Beyond any possible psychological reasons, the narrative rhythm of the story gains considerably from this second postponement (never forget that we are inside a form of historical novel). Consequentially, we are gifted with another beautiful episode with Mordecai as the protagonist: «Haman went out that day happy and in high spirits. But when he saw Mordecai at the king’s gate and observed that he neither rose nor showed fear in his presence, he was filled with rage against Mordecai» ( Esther 5,9). Despite the crisis he was facing due to the awareness of the very serious effects that his gesture of dignity had caused his people (extermination), Mordecai is still there, continuing his Stabat.

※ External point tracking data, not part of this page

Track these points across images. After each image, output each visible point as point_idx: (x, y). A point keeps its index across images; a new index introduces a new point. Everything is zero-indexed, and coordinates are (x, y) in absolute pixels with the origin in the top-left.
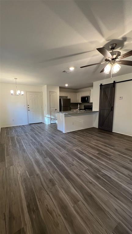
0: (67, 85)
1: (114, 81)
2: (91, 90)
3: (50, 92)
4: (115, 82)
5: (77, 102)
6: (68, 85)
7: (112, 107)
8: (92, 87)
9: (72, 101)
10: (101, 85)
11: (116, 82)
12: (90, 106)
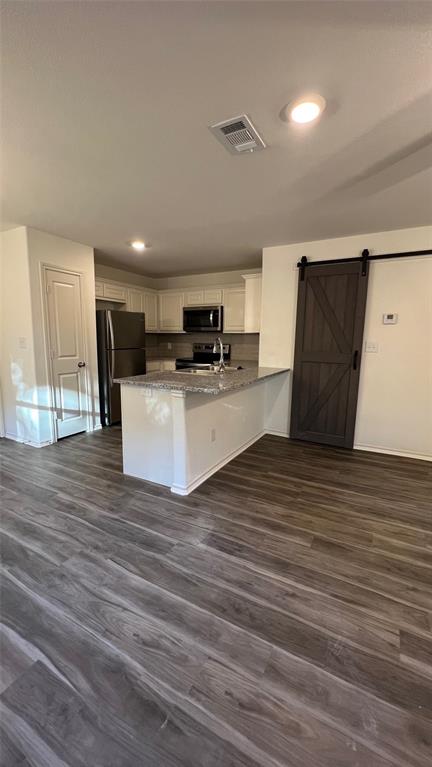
0: (139, 246)
1: (366, 252)
2: (244, 281)
3: (46, 268)
4: (366, 257)
5: (162, 328)
6: (146, 246)
7: (356, 352)
8: (258, 270)
9: (150, 326)
10: (304, 264)
11: (370, 255)
12: (207, 347)
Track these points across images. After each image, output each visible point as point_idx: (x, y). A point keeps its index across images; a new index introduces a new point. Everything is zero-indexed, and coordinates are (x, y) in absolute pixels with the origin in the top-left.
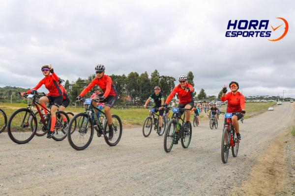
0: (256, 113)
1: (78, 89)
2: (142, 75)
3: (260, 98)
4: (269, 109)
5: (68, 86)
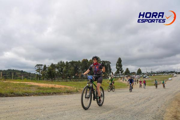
1: (51, 70)
2: (90, 60)
3: (163, 72)
4: (169, 79)
5: (46, 68)
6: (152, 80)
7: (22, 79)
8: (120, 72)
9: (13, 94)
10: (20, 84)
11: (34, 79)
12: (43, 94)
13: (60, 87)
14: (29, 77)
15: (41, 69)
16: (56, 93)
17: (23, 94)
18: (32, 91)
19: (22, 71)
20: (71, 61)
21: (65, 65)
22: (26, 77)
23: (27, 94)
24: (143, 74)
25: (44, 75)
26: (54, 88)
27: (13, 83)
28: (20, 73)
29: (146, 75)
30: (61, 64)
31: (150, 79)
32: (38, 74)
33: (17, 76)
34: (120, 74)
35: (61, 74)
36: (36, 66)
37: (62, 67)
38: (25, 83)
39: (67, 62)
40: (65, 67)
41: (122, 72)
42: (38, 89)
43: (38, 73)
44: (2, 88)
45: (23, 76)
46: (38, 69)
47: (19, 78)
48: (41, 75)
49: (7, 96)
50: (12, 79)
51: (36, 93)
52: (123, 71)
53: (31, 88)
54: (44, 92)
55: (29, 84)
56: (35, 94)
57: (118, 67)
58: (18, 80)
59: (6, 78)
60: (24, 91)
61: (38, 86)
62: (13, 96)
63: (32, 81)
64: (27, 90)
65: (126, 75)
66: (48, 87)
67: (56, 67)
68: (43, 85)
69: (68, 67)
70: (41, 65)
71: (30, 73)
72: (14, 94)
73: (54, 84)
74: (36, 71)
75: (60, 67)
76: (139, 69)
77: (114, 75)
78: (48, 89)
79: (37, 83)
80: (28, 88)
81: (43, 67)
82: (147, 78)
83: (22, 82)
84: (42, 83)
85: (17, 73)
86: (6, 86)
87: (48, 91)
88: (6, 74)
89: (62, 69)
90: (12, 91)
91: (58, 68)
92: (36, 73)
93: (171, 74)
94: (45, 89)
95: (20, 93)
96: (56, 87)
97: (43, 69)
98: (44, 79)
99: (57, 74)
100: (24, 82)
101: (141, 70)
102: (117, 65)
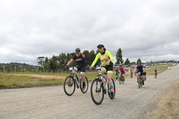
0: (160, 71)
1: (53, 62)
2: (91, 52)
3: (162, 62)
4: (168, 68)
5: (47, 60)
6: (152, 69)
7: (24, 72)
8: (120, 62)
9: (15, 86)
10: (22, 77)
11: (36, 71)
12: (45, 85)
13: (61, 78)
14: (31, 70)
15: (43, 62)
16: (57, 85)
17: (25, 86)
18: (34, 82)
19: (24, 64)
20: (73, 53)
21: (66, 57)
22: (29, 70)
23: (29, 86)
24: (143, 64)
25: (45, 67)
26: (56, 79)
27: (16, 76)
28: (22, 66)
29: (146, 65)
30: (63, 56)
31: (150, 69)
32: (40, 67)
33: (20, 69)
34: (120, 64)
35: (62, 65)
36: (38, 59)
37: (64, 59)
38: (28, 75)
39: (68, 54)
40: (66, 58)
41: (122, 63)
42: (40, 80)
43: (40, 65)
44: (6, 80)
45: (25, 68)
46: (40, 62)
47: (21, 70)
48: (43, 67)
49: (10, 88)
50: (14, 72)
51: (37, 84)
52: (123, 61)
53: (33, 80)
54: (46, 83)
55: (31, 76)
56: (37, 86)
57: (118, 58)
58: (20, 72)
59: (9, 71)
60: (26, 82)
61: (40, 78)
62: (16, 88)
63: (34, 74)
64: (29, 82)
65: (126, 65)
66: (50, 79)
67: (57, 59)
68: (45, 76)
69: (69, 58)
70: (43, 57)
71: (32, 66)
72: (17, 86)
73: (55, 75)
74: (38, 64)
75: (61, 59)
76: (139, 59)
77: (115, 66)
78: (50, 80)
79: (39, 75)
80: (30, 80)
81: (45, 59)
82: (147, 67)
83: (24, 75)
84: (43, 75)
85: (20, 66)
86: (9, 79)
87: (49, 82)
88: (9, 67)
89: (63, 61)
90: (14, 84)
91: (59, 60)
92: (38, 66)
93: (170, 63)
94: (47, 80)
95: (22, 85)
96: (57, 78)
97: (45, 61)
98: (45, 71)
99: (59, 66)
100: (26, 75)
101: (140, 60)
102: (117, 55)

Not only does he not bow down in front of Haman, this time, the Hebrew text adds, as Haman passes «he neither rose nor showed fear », which were the typical gestures of subjects in front of those in power. The pain caused by the effects of his gesture had not convinced him to put an end to it. The edict had been issued, of course, but perhaps there is another message in Mordecai's gesture: when one begins to resist in order to save one's dignity, one must never stop, when one has managed to raise one's head once, one must hold it up, forever.